Tours in Translation: Foreign-language tours of Glasgow City Chambers
The City Chambers, the headquarters of Glasgow City Council, remains a hidden gem in the heart of Glasgow. With stunning marble staircases and opulent portrait galleries, a visit to the City Chambers should sit at the top of any Glasgow day-out bucket list.
The City Chambers are a landmark of architectural and civic importance where new and old Glaswegians alike should feel welcome. The City Chambers regularly throws open their doors and invite the public to visit by offering regular guided tours in English and participating in Glasgow Doors Open Days. As part of Glasgow Doors Open Days 2019, the Scottish Civic Trust worked to help the City Chambers welcome even more Glaswegians by arranging tours in Polish and Farsi. These languages are particularly relevant to settled immigrant and refugee/asylum seeker/migrant communities, respectively.
Advertisement for the Glasgow City Chambers Polish-language tours.
To organise these tours, the Scottish Civic Trust partnered with the Sikorski Society, Refugee Survival Trust, Scottish Refugee Council, Glendale Women's Cafe, Polish Consulate and a number of local integration networks to translate the City Chambers tour scripts and connect with volunteer tour guides. The week before Doors Open Days, the volunteer guides went on tours of the building with English-language guides, familiarising themselves with the tour route and looking over their translated scripts.
Each of the English-language guides offered their own version of the tour, with many interesting facts and anecdotes. Glasgow City Chambers was completed in 1888 after 5 years of construction, soaring over budget and costing more than £500,000.00. Despite being a city of industry and mass-production, the interior details of Glasgow’s City Chambers are hand-carved and hand-painted, including over 1.5 million mosaic tiles intricately laid by hand.
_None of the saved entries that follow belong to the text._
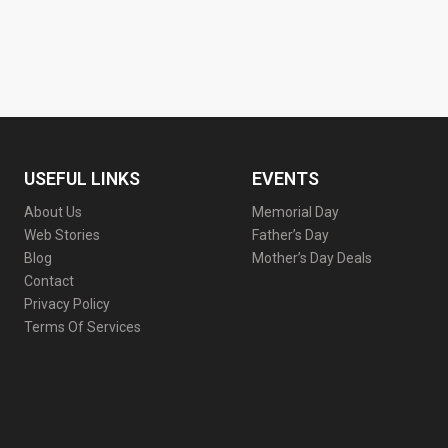
USEFUL LINKS
EVENTS
About Us
Memorial Day
Web Stories
Father’s Day
Blog
Mother’s Day Deals
Contact
Privacy Policy
Terms Of Services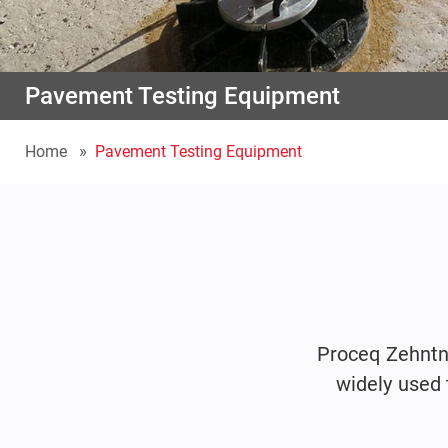
Pavement Testing Equipment
Home
Pavement Testing Equipment
Proceq Zehntn
widely used 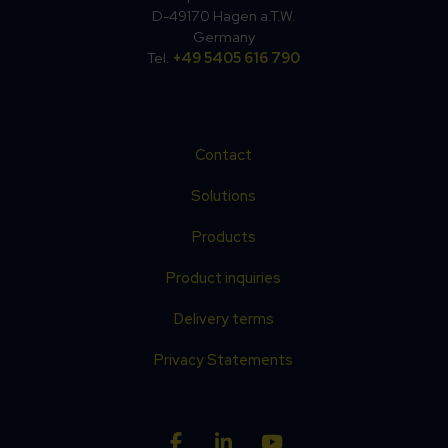
D-49170 Hagen a.T.W.
Germany
Tel.
+49 5405 616 790
Contact
Solutions
Products
Product inquiries
Delivery terms
Privacy Statements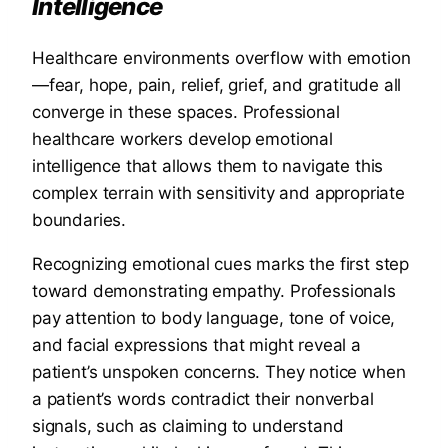
Intelligence
Healthcare environments overflow with emotion
—fear, hope, pain, relief, grief, and gratitude all
converge in these spaces. Professional
healthcare workers develop emotional
intelligence that allows them to navigate this
complex terrain with sensitivity and appropriate
boundaries.
Recognizing emotional cues marks the first step
toward demonstrating empathy. Professionals
pay attention to body language, tone of voice,
and facial expressions that might reveal a
patient’s unspoken concerns. They notice when
a patient’s words contradict their nonverbal
signals, such as claiming to understand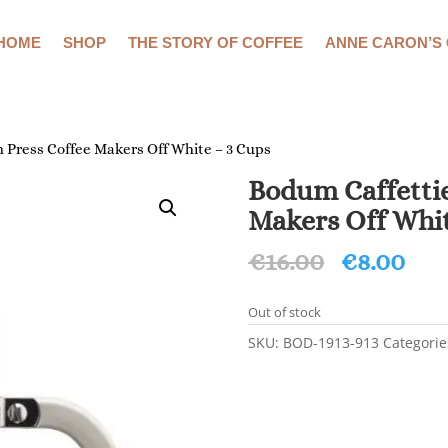
HOME
SHOP
THE STORY OF COFFEE
ANNE CARON’S
 Press Coffee Makers Off White – 3 Cups
Bodum Caffettie
Makers Off Whit
Original
Cur
€
16.00
€
8.00
price
pri
was:
is:
Out of stock
€16.00.
€8.
SKU:
BOD-1913-913
Categorie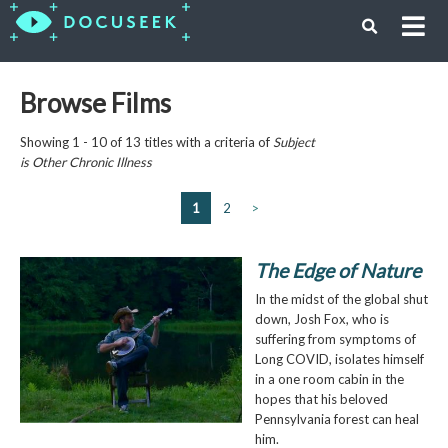
Browse Films
Showing 1 - 10 of 13 titles with a criteria of
Subject
is
Other Chronic Illness
1
2
>
The Edge of Nature
In the midst of the global shut
down, Josh Fox, who is
suffering from symptoms of
Long COVID, isolates himself
in a one room cabin in the
hopes that his beloved
Pennsylvania forest can heal
him.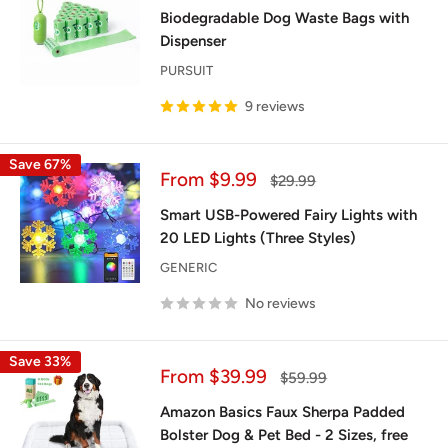
price
Biodegradable Dog Waste Bags with
Dispenser
PURSUIT
9 reviews
Save 67%
Sale
From $9.99
Regular
$29.99
price
price
Smart USB-Powered Fairy Lights with
20 LED Lights (Three Styles)
GENERIC
No reviews
Save 33%
Sale
From $39.99
Regular
$59.99
price
price
Amazon Basics Faux Sherpa Padded
Bolster Dog & Pet Bed - 2 Sizes, free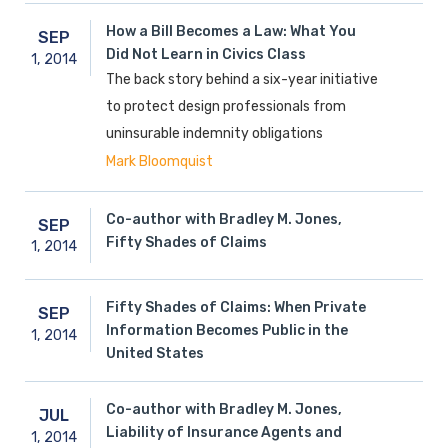
How a Bill Becomes a Law: What You
SEP
Did Not Learn in Civics Class
1,
2014
The back story behind a six-year initiative
to protect design professionals from
uninsurable indemnity obligations
Mark Bloomquist
Co-author with Bradley M. Jones,
SEP
Fifty Shades of Claims
1,
2014
Fifty Shades of Claims: When Private
SEP
Information Becomes Public in the
1,
2014
United States
Co-author with Bradley M. Jones,
JUL
Liability of Insurance Agents and
1,
2014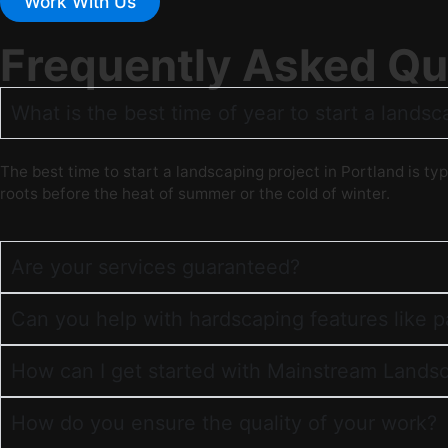
Work With Us
Frequently Asked Qu
What is the best time of year to start a landsc
The best time to start a landscaping project in Portland is typ
roots before the heat of summer or the cold of winter.
Are your services guaranteed?
Can you help with hardscaping features like 
How can I get started with Mainstream Lands
How do you ensure the quality of your work?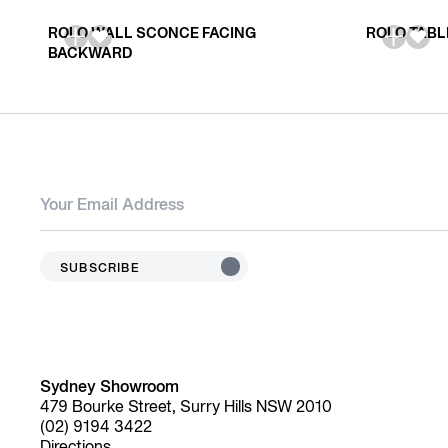
ROLO WALL SCONCE FACING
ROLO TABL
BACKWARD
SUBSCRIBE
Sydney Showroom
479 Bourke Street, Surry Hills NSW 2010
(02) 9194 3422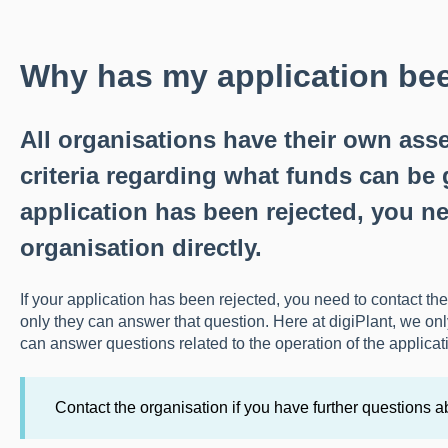
Why has my application bee
All organisations have their own as
criteria regarding what funds can be g
application has been rejected, you ne
organisation directly.
If your application has been rejected, you need to contact the
only they can answer that question. Here at digiPlant, we on
can answer questions related to the operation of the applicat
Contact the organisation if you have further questions a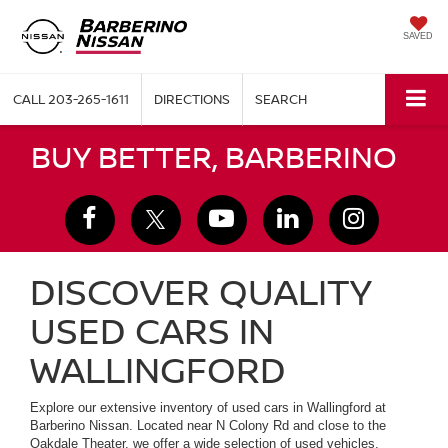
SAVED
CALL
203-265-1611
DIRECTIONS
SEARCH
BUY BETTER, BARBERINO
DISCOVER QUALITY
USED CARS IN
WALLINGFORD
Explore our extensive inventory of used cars in Wallingford at
Barberino Nissan. Located near N Colony Rd and close to the
Oakdale Theater, we offer a wide selection of used vehicles,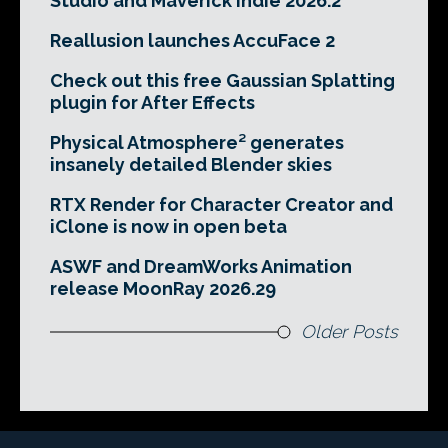
Studio and Maverick Indie 2026.2
Reallusion launches AccuFace 2
Check out this free Gaussian Splatting
plugin for After Effects
Physical Atmosphere² generates
insanely detailed Blender skies
RTX Render for Character Creator and
iClone is now in open beta
ASWF and DreamWorks Animation
release MoonRay 2026.29
Older Posts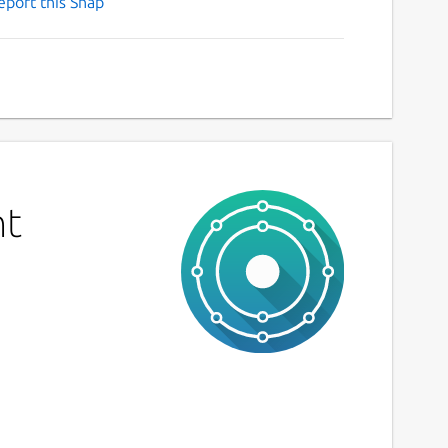
eport this Snap
nt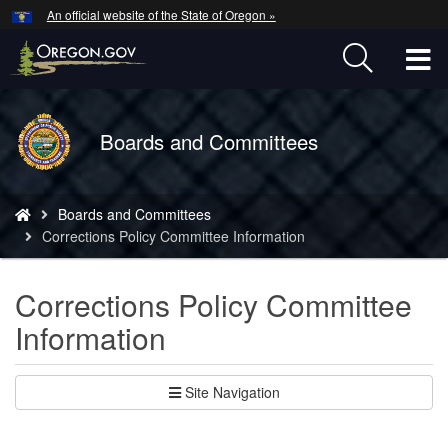
Hidden Submit
An official website of the State of Oregon »
Skip
to
T
main
content
M
Back
Boards and Committees
M
to
Home
You
Boards and Committees
are
Corrections Policy Committee Information
here:
Corrections Policy Committee
Information
Site Navigation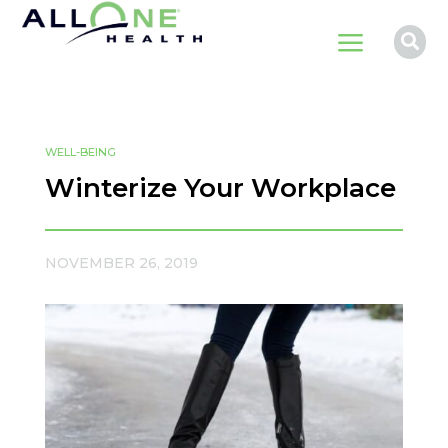
a

WELL-BEING
Winterize Your Workplace
NOVEMBER 26, 2019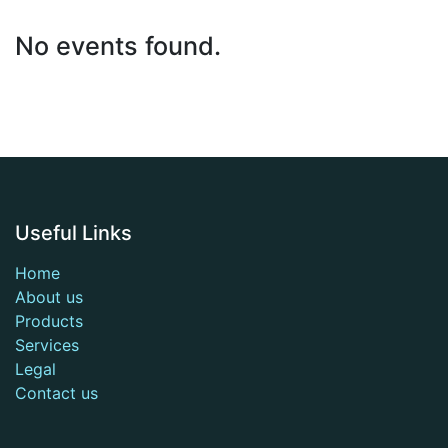
No events found.
Useful Links
Home
About us
Products
Services
Legal
Contact us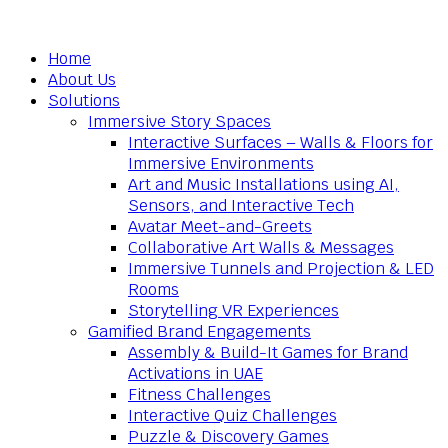
Home
About Us
Solutions
Immersive Story Spaces
Interactive Surfaces – Walls & Floors for
Immersive Environments
Art and Music Installations using AI,
Sensors, and Interactive Tech
Avatar Meet-and-Greets
Collaborative Art Walls & Messages
Immersive Tunnels and Projection & LED
Rooms
Storytelling VR Experiences
Gamified Brand Engagements
Assembly & Build-It Games for Brand
Activations in UAE
Fitness Challenges
Interactive Quiz Challenges
Puzzle & Discovery Games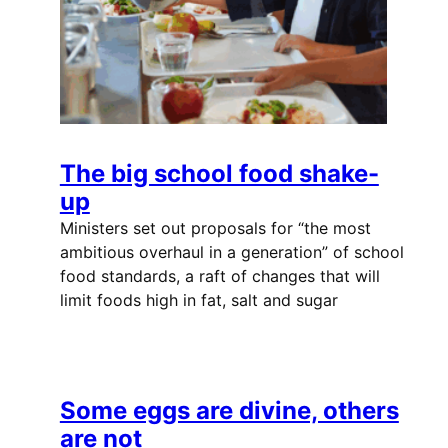
The big school food shake-
up
Ministers set out proposals for “the most
ambitious overhaul in a generation” of school
food standards, a raft of changes that will
limit foods high in fat, salt and sugar
Some eggs are divine, others
are not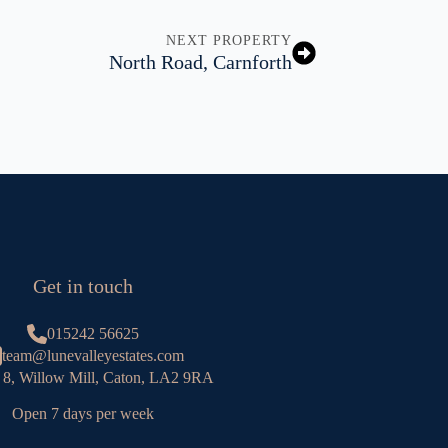
NEXT PROPERTY
North Road, Carnforth
Get in touch
015242 56625
team@lunevalleyestates.com
 8, Willow Mill, Caton, LA2 9RA
Open 7 days per week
The volunteer guides enjoyed getting to see the magnificent rooms, especially the Council Chamber, where formal council meetings take place, and the stunning 3-storey Carrera marble staircase.
Glasgow City Chambers Staircase, ©Michael D Beckwith
On the 16th of September Polish-language tours were offered at 11.30 and 15.30. Volunteer guides Sylwia and Paulina led visitors through highlights of the building, including the Banqueting Hall with its massive electric chandeliers (electroliers), and the Portrait Gallery, where portraits of past Lord Provosts are displayed.
Polish tour of the Glasgow City Chambers Banqueting Hall and the Portrait Gallery
The following day 2 Farsi-language tours were offered by guides Razieh and Armina. Razieh even narrated a short video clip of the Council Chamber.
This was a small-scale pilot project, but reactions from visitors were good. One visitor said that going on a tour in a language other than English gave them a sense of ownership of cultural heritage and made them feel included and welcome. Verbal feedback from one attendee was that they had lived in Glasgow for 20 years and had no idea that you could go inside City Chambers for a tour.